What the exercise asks: Return only the lines from the one containing "padding: 13px 28px;" to the end of the entries below, exactly as written, both ends included.

Web page edit records
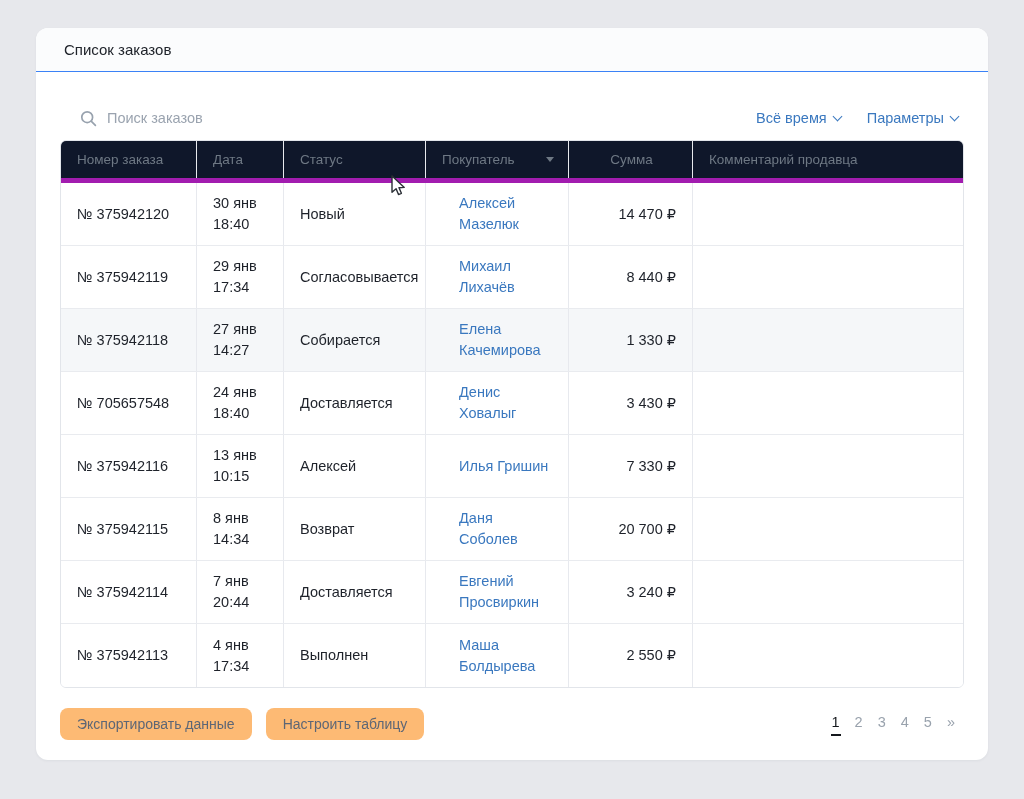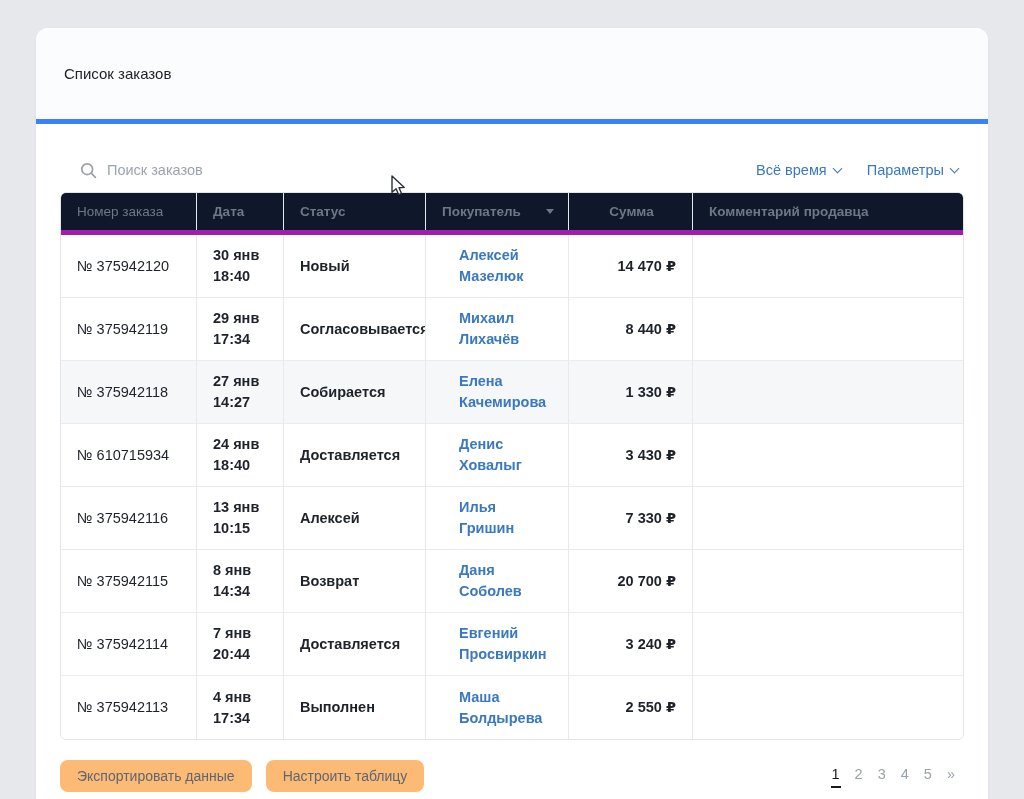--- a/index.html
+++ b/index.html
@@ -21,9 +21,9 @@
     overflow: hidden;
   }
   .card-header {
-    padding: 37px 28px;
+    padding: 13px 28px;
     background: #fbfcfd;
-    border-bottom: 5px solid #3b82f6;
+    border-bottom: 1px solid #3b82f6;
     font-size: 15px;
     color: #20242b;
   }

Task result:
+    padding: 13px 28px;
     background: #fbfcfd;
-    border-bottom: 5px solid #3b82f6;
+    border-bottom: 1px solid #3b82f6;
     font-size: 15px;
     color: #20242b;
   }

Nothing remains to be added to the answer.